--- START ---

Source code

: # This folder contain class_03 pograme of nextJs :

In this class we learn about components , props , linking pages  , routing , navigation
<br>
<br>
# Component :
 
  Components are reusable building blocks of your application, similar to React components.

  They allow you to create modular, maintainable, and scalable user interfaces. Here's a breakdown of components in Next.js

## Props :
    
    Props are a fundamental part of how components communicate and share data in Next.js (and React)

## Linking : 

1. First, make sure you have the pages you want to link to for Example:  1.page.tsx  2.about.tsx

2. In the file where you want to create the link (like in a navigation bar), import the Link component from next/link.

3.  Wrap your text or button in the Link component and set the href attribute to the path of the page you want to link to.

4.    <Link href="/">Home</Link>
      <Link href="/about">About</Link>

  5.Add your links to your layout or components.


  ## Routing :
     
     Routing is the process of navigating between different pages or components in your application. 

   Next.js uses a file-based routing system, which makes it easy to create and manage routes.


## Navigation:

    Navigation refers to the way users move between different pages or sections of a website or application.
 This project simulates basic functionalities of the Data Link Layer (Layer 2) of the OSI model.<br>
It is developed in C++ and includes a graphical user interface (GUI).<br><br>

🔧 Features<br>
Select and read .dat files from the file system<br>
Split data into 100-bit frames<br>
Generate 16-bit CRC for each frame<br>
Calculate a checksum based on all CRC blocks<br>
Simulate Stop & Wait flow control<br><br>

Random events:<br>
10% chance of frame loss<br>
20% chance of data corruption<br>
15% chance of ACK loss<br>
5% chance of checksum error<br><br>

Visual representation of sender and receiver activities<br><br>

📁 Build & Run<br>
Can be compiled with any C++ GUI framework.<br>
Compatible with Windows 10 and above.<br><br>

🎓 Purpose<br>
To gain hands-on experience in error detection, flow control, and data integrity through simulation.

--- END ---

- [PROBLEM STATEMENT]:
Please reproduce the data as it was given, with every line exact.

- [TASK ANSWER]:
Source code

: # This folder contain class_03 pograme of nextJs :

In this class we learn about components , props , linking pages  , routing , navigation
<br>
<br>
# Component :
 
  Components are reusable building blocks of your application, similar to React components.

  They allow you to create modular, maintainable, and scalable user interfaces. Here's a breakdown of components in Next.js

## Props :
    
    Props are a fundamental part of how components communicate and share data in Next.js (and React)

## Linking : 

1. First, make sure you have the pages you want to link to for Example:  1.page.tsx  2.about.tsx

2. In the file where you want to create the link (like in a navigation bar), import the Link component from next/link.

3.  Wrap your text or button in the Link component and set the href attribute to the path of the page you want to link to.

4.    <Link href="/">Home</Link>
      <Link href="/about">About</Link>

  5.Add your links to your layout or components.


  ## Routing :
     
     Routing is the process of navigating between different pages or components in your application. 

   Next.js uses a file-based routing system, which makes it easy to create and manage routes.


## Navigation:

    Navigation refers to the way users move between different pages or sections of a website or application.
 This project simulates basic functionalities of the Data Link Layer (Layer 2) of the OSI model.<br>
It is developed in C++ and includes a graphical user interface (GUI).<br><br>

🔧 Features<br>
Select and read .dat files from the file system<br>
Split data into 100-bit frames<br>
Generate 16-bit CRC for each frame<br>
Calculate a checksum based on all CRC blocks<br>
Simulate Stop & Wait flow control<br><br>

Random events:<br>
10% chance of frame loss<br>
20% chance of data corruption<br>
15% chance of ACK loss<br>
5% chance of checksum error<br><br>

Visual representation of sender and receiver activities<br><br>

📁 Build & Run<br>
Can be compiled with any C++ GUI framework.<br>
Compatible with Windows 10 and above.<br><br>

🎓 Purpose<br>
To gain hands-on experience in error detection, flow control, and data integrity through simulation.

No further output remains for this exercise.